>>>>

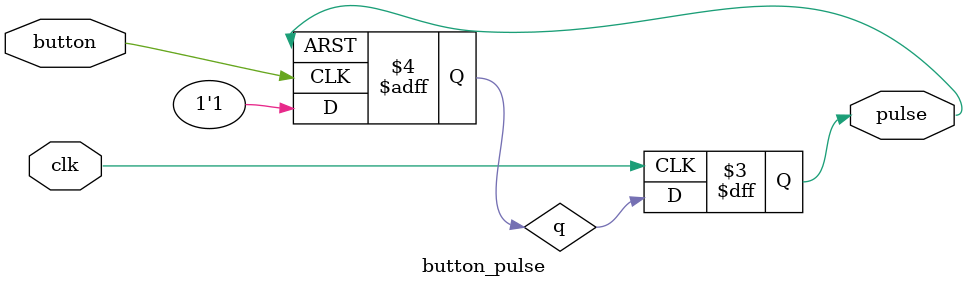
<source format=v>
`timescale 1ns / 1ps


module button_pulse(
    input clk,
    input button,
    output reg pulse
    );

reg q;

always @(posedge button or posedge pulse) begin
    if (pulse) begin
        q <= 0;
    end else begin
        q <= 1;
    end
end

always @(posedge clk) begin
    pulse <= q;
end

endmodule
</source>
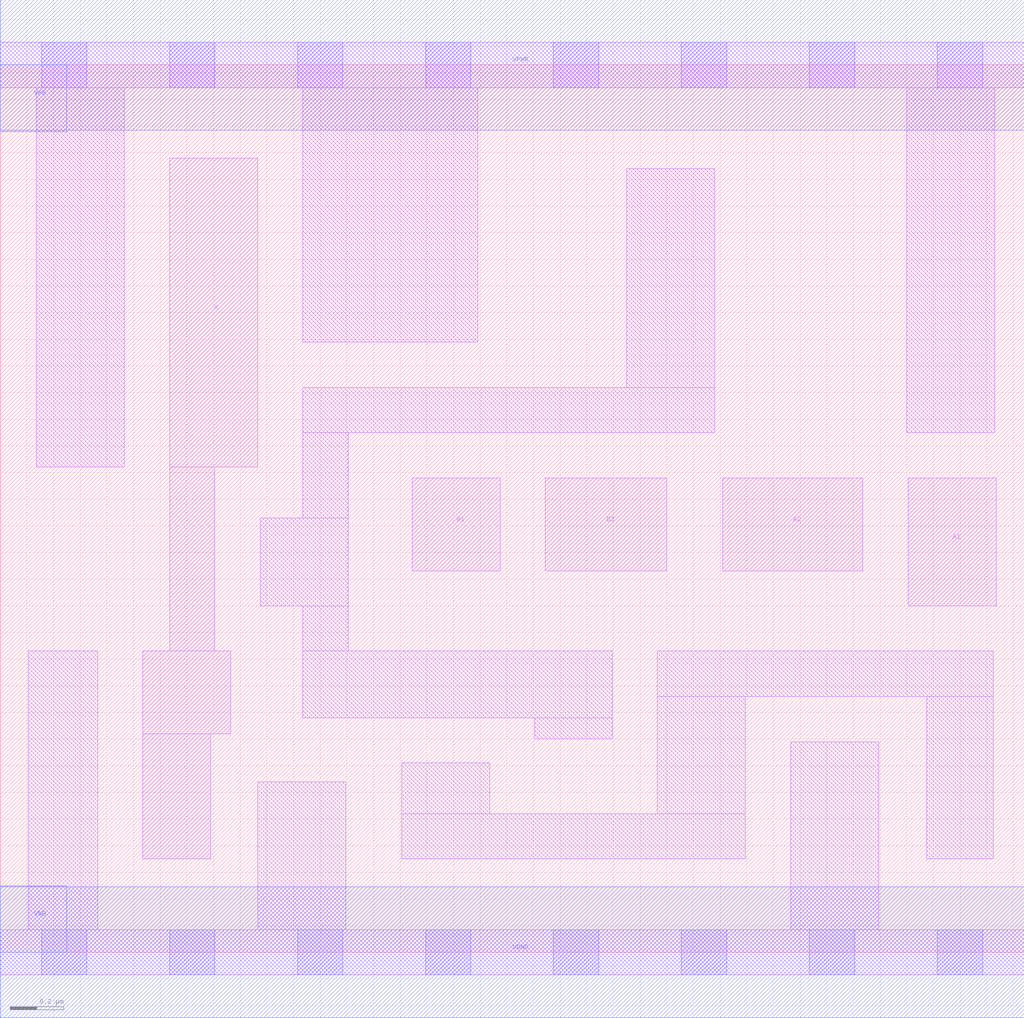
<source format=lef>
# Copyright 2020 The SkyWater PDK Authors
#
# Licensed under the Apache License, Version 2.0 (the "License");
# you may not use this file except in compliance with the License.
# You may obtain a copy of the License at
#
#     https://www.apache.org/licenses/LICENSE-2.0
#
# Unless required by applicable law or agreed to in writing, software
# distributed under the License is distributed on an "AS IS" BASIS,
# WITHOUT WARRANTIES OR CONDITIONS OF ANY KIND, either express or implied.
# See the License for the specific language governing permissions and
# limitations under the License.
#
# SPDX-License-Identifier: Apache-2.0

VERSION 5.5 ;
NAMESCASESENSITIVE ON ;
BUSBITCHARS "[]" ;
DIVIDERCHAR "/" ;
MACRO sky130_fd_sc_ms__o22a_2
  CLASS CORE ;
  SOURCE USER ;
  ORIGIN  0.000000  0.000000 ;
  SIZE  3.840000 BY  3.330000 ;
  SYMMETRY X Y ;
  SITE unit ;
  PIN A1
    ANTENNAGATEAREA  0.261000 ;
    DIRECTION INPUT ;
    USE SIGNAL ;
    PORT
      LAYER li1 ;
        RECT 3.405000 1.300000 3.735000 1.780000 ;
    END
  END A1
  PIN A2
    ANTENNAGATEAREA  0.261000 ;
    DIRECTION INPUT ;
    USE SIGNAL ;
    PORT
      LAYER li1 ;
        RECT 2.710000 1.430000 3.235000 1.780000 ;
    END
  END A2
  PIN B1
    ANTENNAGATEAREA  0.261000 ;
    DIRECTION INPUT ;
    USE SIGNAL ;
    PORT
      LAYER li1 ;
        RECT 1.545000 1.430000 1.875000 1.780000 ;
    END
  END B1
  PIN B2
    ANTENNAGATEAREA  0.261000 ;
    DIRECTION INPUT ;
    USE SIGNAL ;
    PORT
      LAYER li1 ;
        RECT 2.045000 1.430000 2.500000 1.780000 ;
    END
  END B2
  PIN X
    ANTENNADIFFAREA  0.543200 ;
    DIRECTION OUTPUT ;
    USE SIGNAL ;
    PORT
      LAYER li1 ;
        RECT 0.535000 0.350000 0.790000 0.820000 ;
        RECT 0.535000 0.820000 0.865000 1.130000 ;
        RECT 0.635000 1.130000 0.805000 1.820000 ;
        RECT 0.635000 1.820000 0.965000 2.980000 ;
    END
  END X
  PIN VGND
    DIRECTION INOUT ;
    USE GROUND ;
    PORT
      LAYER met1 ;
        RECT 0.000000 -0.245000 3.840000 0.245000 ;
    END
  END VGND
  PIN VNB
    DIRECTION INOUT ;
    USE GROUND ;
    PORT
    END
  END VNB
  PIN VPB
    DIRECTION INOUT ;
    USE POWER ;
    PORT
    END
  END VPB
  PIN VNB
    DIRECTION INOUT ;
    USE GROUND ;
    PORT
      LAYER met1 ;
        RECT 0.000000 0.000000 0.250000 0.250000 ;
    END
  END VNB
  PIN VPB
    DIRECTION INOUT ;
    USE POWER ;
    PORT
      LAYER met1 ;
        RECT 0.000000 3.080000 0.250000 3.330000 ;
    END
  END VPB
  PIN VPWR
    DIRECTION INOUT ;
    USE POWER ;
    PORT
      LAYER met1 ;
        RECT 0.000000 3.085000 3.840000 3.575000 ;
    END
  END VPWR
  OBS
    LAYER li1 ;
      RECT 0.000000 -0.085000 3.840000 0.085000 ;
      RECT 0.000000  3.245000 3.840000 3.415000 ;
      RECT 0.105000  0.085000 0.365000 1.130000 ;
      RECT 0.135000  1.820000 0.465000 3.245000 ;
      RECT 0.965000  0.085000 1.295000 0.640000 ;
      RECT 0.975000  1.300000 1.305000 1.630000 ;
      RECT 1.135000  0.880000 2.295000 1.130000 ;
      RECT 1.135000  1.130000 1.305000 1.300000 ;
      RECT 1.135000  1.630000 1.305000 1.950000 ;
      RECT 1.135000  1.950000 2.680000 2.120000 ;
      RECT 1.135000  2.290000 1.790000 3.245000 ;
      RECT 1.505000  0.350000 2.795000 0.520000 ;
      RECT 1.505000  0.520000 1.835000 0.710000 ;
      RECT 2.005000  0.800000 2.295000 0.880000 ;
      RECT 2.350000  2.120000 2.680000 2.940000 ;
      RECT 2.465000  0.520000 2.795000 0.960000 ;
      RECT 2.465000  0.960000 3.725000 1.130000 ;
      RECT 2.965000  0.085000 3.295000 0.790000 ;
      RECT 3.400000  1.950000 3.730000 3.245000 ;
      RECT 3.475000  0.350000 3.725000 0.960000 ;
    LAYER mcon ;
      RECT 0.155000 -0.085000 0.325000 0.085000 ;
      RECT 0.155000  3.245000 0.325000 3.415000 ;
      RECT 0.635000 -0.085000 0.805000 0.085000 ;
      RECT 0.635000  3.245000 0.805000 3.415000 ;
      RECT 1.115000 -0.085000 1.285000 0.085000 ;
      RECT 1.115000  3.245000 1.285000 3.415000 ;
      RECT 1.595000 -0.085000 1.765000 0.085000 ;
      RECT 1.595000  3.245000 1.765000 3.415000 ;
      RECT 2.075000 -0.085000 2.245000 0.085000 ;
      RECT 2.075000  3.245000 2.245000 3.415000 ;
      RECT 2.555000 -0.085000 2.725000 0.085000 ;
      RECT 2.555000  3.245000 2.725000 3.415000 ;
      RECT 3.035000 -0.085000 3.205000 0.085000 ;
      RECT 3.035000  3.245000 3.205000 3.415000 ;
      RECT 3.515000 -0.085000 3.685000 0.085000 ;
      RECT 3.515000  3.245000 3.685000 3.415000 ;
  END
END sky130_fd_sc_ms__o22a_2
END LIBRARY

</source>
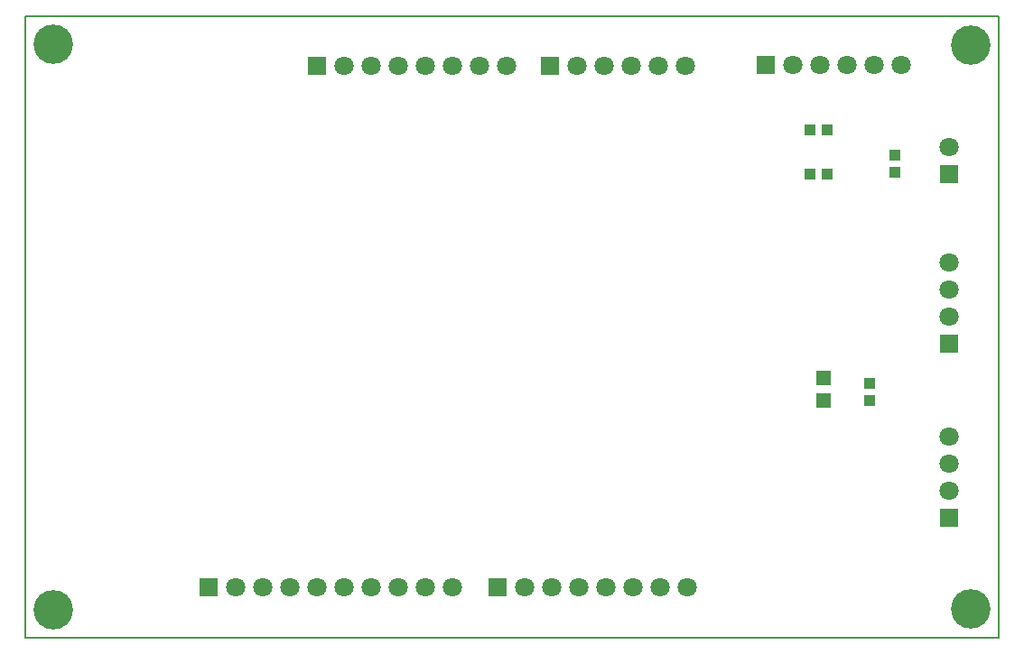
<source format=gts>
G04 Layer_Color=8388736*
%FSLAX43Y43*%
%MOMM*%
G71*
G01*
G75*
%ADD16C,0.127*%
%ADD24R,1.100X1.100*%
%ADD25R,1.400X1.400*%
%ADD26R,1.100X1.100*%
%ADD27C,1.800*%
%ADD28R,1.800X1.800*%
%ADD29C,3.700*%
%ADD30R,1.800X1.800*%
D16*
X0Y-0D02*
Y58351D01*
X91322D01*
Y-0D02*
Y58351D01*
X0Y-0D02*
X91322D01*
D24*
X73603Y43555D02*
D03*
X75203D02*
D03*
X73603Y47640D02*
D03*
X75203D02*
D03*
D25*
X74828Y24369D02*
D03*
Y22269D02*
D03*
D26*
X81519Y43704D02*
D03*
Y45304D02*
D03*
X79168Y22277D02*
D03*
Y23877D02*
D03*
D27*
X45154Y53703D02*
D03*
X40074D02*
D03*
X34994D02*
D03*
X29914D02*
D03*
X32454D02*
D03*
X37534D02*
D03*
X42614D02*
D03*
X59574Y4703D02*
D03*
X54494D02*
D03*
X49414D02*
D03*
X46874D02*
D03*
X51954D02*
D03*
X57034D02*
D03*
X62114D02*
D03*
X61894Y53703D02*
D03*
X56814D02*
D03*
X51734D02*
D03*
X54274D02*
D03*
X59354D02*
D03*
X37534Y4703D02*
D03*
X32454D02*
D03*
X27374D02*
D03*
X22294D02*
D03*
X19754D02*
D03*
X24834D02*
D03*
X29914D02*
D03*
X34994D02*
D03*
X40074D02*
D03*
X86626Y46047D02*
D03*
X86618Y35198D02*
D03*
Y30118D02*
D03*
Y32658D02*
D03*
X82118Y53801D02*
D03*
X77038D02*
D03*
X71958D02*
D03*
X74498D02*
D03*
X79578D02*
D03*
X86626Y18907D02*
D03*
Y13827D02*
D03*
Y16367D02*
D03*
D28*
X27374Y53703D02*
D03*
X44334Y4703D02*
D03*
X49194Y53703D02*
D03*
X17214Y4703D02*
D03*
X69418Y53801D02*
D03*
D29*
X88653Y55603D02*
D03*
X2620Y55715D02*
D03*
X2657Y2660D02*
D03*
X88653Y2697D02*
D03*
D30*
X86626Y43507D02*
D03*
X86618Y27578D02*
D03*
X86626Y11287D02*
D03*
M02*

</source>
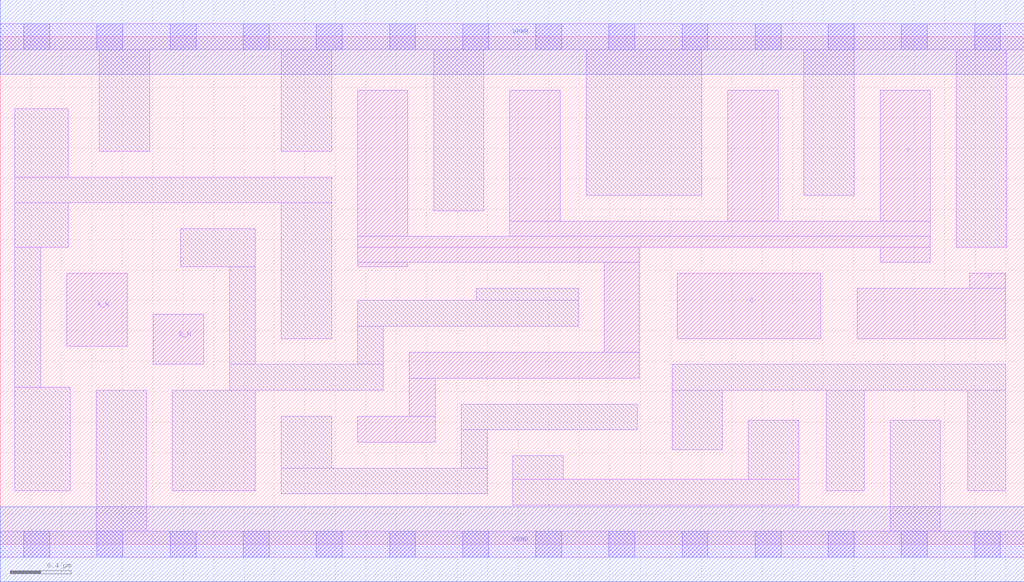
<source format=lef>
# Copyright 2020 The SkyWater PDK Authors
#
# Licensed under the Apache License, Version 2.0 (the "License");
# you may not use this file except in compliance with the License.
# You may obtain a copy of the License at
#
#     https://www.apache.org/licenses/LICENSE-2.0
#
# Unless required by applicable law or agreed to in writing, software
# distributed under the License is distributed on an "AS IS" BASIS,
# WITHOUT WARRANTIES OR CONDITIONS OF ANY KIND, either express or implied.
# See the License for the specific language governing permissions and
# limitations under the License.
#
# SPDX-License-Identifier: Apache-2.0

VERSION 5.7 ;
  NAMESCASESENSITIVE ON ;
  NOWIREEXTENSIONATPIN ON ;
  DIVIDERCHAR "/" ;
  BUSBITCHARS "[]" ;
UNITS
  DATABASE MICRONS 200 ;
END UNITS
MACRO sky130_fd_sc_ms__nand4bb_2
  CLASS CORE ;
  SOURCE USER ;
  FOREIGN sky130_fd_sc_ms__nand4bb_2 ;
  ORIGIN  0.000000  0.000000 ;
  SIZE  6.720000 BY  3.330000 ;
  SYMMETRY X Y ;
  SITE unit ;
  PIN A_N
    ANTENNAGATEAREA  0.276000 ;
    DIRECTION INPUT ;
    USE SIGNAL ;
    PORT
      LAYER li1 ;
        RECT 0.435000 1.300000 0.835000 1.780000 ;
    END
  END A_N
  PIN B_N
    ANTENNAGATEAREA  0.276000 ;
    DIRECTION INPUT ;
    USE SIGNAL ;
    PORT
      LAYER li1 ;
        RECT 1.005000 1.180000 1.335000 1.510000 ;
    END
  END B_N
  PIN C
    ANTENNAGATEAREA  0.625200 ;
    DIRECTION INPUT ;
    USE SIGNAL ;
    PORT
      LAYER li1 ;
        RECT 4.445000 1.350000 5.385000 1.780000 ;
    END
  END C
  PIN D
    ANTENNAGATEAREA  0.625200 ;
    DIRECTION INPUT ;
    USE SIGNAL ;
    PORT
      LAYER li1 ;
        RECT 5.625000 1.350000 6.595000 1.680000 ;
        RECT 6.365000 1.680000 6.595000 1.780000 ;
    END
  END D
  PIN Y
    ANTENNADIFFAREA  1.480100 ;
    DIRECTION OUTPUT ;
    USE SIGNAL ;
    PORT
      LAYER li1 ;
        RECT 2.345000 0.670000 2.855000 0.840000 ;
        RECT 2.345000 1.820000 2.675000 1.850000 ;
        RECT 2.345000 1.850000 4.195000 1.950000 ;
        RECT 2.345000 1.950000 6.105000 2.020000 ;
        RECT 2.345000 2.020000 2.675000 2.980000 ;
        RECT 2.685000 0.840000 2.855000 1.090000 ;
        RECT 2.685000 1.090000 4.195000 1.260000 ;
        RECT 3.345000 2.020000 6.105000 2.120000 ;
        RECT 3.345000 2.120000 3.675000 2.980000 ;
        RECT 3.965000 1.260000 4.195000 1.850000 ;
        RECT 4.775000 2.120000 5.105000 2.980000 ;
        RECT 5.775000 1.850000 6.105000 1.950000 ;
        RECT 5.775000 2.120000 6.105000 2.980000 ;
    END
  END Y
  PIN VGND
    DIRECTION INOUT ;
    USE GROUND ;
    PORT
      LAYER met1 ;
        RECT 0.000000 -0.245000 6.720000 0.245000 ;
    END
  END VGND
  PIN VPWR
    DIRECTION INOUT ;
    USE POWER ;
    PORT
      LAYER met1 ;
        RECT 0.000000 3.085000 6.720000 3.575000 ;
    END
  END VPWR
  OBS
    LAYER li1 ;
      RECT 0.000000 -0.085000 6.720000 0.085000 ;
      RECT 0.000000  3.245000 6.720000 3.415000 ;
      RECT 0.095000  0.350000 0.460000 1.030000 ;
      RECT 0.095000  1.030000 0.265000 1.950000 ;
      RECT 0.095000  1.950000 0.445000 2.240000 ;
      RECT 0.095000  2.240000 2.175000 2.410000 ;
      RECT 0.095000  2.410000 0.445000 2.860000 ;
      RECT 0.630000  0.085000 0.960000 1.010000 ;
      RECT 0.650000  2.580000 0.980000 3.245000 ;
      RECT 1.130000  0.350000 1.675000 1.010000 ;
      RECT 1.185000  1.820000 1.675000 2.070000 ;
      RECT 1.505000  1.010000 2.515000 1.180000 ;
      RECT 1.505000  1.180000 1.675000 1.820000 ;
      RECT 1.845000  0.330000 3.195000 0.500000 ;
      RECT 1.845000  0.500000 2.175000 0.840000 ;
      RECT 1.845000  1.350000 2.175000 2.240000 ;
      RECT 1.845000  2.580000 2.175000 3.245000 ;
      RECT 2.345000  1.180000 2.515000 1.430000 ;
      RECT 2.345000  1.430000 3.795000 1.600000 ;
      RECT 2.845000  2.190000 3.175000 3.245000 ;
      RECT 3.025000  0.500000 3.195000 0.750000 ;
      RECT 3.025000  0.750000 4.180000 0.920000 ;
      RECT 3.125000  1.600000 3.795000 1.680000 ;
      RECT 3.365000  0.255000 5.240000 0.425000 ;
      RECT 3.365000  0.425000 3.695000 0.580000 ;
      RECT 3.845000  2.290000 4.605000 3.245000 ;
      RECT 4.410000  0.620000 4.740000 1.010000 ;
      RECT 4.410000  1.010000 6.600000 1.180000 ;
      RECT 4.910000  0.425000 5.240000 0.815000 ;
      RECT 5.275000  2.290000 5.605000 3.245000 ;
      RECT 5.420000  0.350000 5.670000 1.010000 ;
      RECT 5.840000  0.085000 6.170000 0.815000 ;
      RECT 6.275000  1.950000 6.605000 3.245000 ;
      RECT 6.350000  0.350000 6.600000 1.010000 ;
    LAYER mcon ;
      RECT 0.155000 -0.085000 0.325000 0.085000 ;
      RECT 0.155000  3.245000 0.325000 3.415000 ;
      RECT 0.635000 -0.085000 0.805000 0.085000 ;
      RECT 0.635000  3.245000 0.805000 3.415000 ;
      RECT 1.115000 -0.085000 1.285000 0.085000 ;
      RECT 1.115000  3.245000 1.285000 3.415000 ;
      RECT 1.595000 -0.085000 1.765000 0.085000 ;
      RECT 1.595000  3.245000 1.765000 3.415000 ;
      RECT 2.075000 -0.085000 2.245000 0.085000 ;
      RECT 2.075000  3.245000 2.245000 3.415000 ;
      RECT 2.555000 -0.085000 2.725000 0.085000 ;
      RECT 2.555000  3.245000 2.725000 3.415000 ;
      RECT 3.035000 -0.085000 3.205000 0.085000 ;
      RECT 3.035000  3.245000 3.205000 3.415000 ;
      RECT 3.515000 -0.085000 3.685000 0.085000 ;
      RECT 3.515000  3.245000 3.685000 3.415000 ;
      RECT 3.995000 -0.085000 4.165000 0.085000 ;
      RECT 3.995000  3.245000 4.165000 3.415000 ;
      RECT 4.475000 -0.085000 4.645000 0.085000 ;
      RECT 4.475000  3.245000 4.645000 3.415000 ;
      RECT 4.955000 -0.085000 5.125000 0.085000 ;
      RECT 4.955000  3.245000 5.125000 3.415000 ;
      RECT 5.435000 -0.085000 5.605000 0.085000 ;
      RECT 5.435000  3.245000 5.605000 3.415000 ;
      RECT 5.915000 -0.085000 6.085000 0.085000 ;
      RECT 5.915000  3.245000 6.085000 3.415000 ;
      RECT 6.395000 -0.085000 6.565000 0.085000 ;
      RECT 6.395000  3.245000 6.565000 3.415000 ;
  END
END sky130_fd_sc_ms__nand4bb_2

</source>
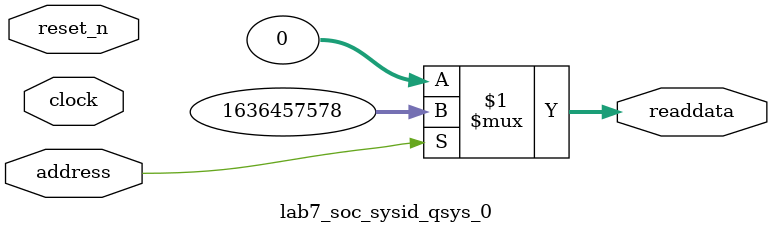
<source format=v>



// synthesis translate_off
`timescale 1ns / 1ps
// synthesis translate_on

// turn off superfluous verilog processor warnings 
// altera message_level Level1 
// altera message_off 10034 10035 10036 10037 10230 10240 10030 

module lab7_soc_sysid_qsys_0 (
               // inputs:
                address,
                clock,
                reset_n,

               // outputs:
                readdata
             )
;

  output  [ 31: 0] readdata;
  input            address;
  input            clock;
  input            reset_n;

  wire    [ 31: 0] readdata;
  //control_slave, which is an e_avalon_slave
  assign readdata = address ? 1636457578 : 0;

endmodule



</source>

<<<<

Copy all lines of the material above where the string "synthesis" occurs.

§ **Written response**:
// synthesis translate_off
// synthesis translate_on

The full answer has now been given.